Alla morte di Enrico III la situazione divenne nuovamente caotica fino all’elezione del papa Nicolò II, determinato a procedere sulla via delle riforme, anche se un po’ diversa rispetto a quella promossa da Enrico.
Il nuovo papa promulga il "Decretum in electione papae", nel quale sovvertiva radicalmente il Privilegium Othonis: il papa aveva il diritto di scegliere i cardinali (i vescovi delle basiliche di Roma e dintorni), la scelta effettuata doveva essere poi confermata per acclamazione dal popolo romano. Quindi l’imperatore non aveva più alcun ruolo in questo campo.

Pochi anni dopo scoppiarono le lotte per le investiture tra Imperatore e papa: precisamente tre l’imperatore Enrico IV e il papa Gregorio VII. Quest’ ultimo infatti nella metà dell'XI secolo dichiarò nulle tutte le investiture vescovili fatte dall’imperatore negli anni precedenti e pubblicò il "Dictatus papae" dichiarante che solo il papa poteva nominare o deporre i vescovi, poichè possedeva una carica superiore a quella degli, potendo anche sciogliere i sudditi dal giuramento di fedeltà fatto ai superiori che si comportavano ingiustamente.
Enrico convocò un Concilio di vescovi tedeschi a Worms con cui decise di deporre il papa che, a sua volta lo scomunicò (con la scomunica, i vassalli della persona scomunicata, erano assolti dal loro giuramento di fedeltà). I feudatari di Enrico si ribellarono e l’imperatore si ritrovò a dover chiedere perdono al papa, sottomettendosi ad un rituale di umiliazione in cui doveva passare tre giorni e tre notti nudo con solo un saio addosso, senza mangiare né bere in mezzo alla neve. Dopo il pentimento il papa gli rimuosse la scomunica.
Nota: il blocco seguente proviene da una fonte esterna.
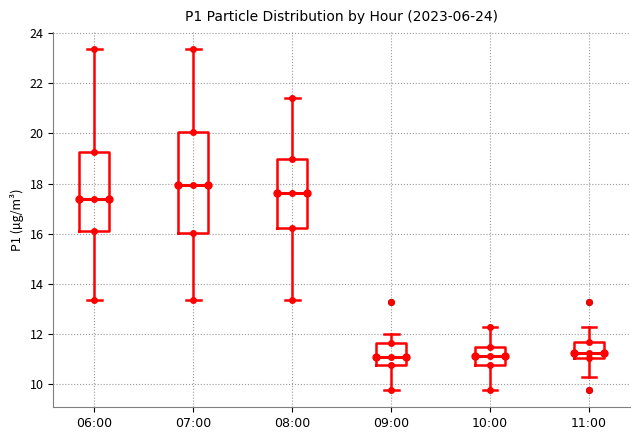

Where does the upper whisker of the box for 11:00 end on the y-axis? The values are not printed on the chart, so give them approximately, as read against the axis.

12.2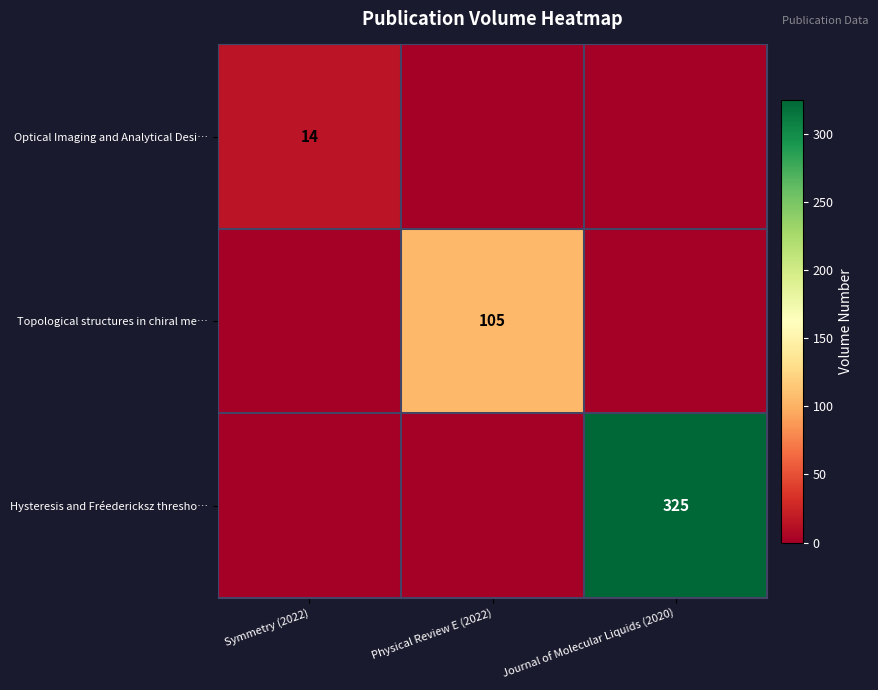

What is the average value of the Optical Imaging and Analytical Desi… series?

5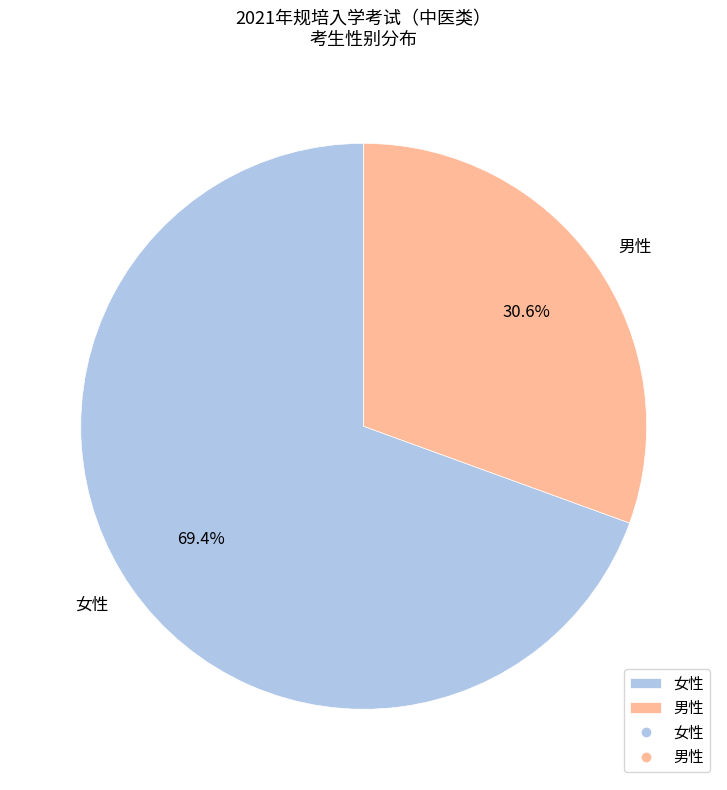

Rank the categories by value from lowest to highest.

男性, 女性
Enrico IV iniziò nuovamente ad eleggere vescovi come se nulla fosse e depose nuovamente il papa grazie all’aiuto di vescovi filo-imperiali; Gregorio lo scomunicò nuovamente, ma Enrico assicurato il suo potere in Germania, scese in Italia con un esercito ed entrò a Roma. Il papa fu costretto a rinchiudersi a Castel Sant’Angelo dove invocò l’aiuto dei Normanni. Essi, scesi a Roma in aiuto del papa si abbandonarono a saccheggi molto violenti che spinsero la popolazione a ribellarsi. La popolazione cacciò così anche Gregorio dalla città che muore a Salerno qualche tempo dopo.

In seguito Enrico V riuscì a raggiungere un accordo con il papa in carica: si trattò del Concordato di Worms (23 settembre 1122) che stabilì come l’investitura religiosa dei vescovi dovesse essere riservata al pontefice, tuttavia in Germania l’elezione poteva avvenire in presenza del sovrano che conferì subito al vescovo anche gli eventuali benefici laici; fuori dalla Germania l’investitura dei vescovi ebbe solo un carattere spirituale e la concessione dei benefici avvenne entro sei mesi dall’investitura.

Si iniziò ad affermare così un maggiore potere del papa, eliminando l’acclamazione del popolo per la scelta del papa e si creò una struttura sempre più monarchica della Chiesa.